Blumenfeld is currently in Washington, D.C. working on a new body of work in a fellowship with the Smithsonian. She’s looking at the interior mineral structure of Antarctic meteorites using a scanning electron microscope and a Luminoscope. Blumenfeld says she’s fascinated with meteorites because they have cultural as well as historic significance. Some of the grains in the specimens are older than our solar system.
“These rocks tell us about how our solar system formed, how our planet formed, how the minerals on our planet formed, how the minerals in our body got here.

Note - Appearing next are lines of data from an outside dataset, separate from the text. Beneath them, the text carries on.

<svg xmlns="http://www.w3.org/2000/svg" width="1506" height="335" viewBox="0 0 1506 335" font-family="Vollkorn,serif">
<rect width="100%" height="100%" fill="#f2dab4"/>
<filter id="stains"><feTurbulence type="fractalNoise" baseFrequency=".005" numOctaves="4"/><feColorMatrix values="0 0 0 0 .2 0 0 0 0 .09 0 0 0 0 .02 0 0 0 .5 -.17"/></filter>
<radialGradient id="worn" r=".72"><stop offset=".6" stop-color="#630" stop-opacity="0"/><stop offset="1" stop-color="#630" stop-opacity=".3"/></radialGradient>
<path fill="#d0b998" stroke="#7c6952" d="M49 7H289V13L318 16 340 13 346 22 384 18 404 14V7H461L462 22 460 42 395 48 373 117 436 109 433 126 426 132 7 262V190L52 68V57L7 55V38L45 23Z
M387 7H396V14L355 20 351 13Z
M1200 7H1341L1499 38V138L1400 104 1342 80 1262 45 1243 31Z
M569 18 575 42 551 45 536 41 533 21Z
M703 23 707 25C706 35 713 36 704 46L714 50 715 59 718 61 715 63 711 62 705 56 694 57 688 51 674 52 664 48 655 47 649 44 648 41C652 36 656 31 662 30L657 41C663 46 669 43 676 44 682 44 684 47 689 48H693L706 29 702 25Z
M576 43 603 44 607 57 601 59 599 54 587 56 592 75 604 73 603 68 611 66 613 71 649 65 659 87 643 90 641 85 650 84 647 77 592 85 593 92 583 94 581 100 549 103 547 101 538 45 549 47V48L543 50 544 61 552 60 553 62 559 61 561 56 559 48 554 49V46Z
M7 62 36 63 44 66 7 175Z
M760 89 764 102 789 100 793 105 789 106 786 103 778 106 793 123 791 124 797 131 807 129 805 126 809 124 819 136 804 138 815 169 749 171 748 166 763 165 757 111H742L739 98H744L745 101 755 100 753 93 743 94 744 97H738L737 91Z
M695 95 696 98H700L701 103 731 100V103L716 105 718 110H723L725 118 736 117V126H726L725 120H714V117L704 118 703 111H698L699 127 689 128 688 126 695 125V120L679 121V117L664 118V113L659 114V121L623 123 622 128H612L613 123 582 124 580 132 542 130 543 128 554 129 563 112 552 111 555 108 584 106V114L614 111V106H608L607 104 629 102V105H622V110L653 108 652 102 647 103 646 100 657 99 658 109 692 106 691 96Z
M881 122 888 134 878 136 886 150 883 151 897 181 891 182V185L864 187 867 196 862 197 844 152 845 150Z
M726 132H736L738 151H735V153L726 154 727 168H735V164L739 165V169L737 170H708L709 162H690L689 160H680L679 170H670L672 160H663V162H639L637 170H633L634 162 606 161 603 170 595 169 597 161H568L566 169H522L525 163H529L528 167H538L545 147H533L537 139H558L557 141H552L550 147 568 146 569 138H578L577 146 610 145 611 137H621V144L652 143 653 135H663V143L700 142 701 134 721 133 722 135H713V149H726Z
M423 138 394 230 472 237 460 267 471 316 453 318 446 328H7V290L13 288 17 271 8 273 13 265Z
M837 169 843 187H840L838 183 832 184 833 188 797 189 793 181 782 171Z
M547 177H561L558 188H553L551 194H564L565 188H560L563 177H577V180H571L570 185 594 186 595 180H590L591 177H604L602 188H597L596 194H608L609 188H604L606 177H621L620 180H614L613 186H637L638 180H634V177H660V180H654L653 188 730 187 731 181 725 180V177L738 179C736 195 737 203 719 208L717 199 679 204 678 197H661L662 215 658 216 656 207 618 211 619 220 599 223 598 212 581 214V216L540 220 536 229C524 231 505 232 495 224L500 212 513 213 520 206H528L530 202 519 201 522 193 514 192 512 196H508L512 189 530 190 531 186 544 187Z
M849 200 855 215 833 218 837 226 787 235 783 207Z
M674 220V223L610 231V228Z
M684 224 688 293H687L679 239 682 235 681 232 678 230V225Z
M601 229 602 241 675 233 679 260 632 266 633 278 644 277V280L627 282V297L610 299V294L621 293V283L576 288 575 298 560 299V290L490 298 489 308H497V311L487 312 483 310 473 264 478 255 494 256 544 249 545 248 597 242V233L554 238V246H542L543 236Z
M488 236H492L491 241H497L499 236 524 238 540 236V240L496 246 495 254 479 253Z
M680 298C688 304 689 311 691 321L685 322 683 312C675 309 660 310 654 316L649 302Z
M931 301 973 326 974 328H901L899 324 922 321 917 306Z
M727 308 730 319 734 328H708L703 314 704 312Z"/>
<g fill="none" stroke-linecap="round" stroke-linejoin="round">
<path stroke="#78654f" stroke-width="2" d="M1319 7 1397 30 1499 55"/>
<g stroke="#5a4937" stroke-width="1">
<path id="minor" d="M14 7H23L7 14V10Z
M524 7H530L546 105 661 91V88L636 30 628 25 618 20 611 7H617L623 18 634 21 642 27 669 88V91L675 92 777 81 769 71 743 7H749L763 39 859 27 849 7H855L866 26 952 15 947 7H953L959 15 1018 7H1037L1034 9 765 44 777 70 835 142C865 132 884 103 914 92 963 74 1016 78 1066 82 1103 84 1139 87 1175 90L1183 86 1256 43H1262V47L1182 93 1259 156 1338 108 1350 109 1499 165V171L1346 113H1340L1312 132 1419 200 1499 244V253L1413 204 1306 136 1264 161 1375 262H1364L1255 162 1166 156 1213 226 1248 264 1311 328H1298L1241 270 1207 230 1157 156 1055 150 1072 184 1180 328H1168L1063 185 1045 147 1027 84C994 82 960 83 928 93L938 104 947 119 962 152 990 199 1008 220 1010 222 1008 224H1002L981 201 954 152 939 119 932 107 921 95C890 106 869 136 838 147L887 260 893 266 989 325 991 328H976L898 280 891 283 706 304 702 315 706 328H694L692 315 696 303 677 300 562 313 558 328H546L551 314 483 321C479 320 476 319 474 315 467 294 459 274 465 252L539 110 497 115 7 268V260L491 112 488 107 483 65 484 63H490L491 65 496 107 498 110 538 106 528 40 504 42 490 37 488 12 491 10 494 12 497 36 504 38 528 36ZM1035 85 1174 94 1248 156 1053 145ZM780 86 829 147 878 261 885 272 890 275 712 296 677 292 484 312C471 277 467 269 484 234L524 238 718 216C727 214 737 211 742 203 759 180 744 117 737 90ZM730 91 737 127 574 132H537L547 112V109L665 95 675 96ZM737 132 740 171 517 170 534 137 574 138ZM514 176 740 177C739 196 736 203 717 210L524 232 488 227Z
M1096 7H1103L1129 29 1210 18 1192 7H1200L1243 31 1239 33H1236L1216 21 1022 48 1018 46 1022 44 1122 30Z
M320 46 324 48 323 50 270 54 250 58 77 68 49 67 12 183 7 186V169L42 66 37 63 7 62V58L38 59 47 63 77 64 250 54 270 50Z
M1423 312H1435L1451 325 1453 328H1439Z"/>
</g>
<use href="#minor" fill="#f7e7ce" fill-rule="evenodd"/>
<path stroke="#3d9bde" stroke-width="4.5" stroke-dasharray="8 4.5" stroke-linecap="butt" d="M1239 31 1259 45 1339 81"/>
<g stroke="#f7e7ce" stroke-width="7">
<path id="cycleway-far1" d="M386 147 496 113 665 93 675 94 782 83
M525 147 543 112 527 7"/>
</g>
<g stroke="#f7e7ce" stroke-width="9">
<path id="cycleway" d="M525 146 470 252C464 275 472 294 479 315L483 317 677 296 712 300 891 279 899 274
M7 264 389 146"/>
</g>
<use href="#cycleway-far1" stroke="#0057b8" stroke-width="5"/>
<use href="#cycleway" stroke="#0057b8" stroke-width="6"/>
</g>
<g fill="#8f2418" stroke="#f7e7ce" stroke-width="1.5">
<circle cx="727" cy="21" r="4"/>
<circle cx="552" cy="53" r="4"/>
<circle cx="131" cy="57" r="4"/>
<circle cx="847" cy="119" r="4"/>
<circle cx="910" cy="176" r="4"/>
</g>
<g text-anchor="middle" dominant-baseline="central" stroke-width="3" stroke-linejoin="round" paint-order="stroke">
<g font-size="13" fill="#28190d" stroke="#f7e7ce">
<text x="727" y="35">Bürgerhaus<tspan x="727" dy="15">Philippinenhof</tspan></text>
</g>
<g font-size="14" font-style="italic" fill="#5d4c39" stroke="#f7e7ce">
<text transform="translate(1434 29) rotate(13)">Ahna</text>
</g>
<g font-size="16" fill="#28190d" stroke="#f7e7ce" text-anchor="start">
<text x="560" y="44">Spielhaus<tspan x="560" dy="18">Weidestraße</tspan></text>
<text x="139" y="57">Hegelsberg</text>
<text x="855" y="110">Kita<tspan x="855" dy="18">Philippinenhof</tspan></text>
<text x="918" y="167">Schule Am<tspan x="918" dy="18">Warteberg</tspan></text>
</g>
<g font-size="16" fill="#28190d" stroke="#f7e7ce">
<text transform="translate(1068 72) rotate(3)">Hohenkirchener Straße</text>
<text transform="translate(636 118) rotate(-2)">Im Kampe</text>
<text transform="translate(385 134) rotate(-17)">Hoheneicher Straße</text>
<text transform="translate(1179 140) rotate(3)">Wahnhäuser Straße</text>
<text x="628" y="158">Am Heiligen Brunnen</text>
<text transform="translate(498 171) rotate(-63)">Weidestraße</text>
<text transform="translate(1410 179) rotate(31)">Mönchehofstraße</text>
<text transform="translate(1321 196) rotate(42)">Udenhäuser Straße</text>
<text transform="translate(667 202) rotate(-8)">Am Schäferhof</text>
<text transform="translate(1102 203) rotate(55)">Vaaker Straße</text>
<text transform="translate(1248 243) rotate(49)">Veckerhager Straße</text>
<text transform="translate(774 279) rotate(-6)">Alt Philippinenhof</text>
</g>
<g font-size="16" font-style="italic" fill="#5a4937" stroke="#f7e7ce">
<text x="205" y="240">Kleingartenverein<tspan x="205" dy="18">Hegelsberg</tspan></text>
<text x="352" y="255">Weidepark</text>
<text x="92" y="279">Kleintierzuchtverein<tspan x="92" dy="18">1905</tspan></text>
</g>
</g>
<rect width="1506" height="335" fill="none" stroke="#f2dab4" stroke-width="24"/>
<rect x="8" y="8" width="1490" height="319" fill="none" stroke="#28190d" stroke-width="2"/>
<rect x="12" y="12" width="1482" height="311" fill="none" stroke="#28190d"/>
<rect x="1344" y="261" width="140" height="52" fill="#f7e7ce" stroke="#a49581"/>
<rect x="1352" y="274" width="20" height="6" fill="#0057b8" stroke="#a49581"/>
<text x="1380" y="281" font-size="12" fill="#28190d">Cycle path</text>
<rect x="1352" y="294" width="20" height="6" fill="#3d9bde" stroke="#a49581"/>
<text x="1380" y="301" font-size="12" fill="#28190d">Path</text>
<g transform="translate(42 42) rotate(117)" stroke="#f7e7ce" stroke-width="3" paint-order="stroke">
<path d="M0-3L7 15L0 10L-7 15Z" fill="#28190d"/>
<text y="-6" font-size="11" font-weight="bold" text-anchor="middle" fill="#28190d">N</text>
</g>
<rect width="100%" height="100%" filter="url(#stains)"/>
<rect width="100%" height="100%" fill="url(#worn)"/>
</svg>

It’s essentially the story of how we got here,” Blumenfeld says.
In addition to analyzing the mineral composition of the rocks, Blumenfeld is documenting their luminescence, which is actually a technique for identifying the type of minerals present.
“How light refracts through a mineral will show you a particular color and these colors are vibrant – iridescent turquoise and bright orange. As you rotate the sample in the holder, the colors will change… I’m fascinated by it because they look like kaleidoscopes of color, and that’s what I’m hoping to share again… telling the story of these natural phenomena in a way that is different than you would encounter,” said Blumenfeld.
And isn’t the whole point of technology to give people an experience of the world that they wouldn’t otherwise have had?
Although Blumenfeld’s tenure at the Smithsonian ends in December, and she doesn’t yet know when or where the images of the meteorites will be displayed, I hope that after their tremendous journey to earth, then from Antarctica to D.C., their images will eventually find their way to a gallery in Dallas.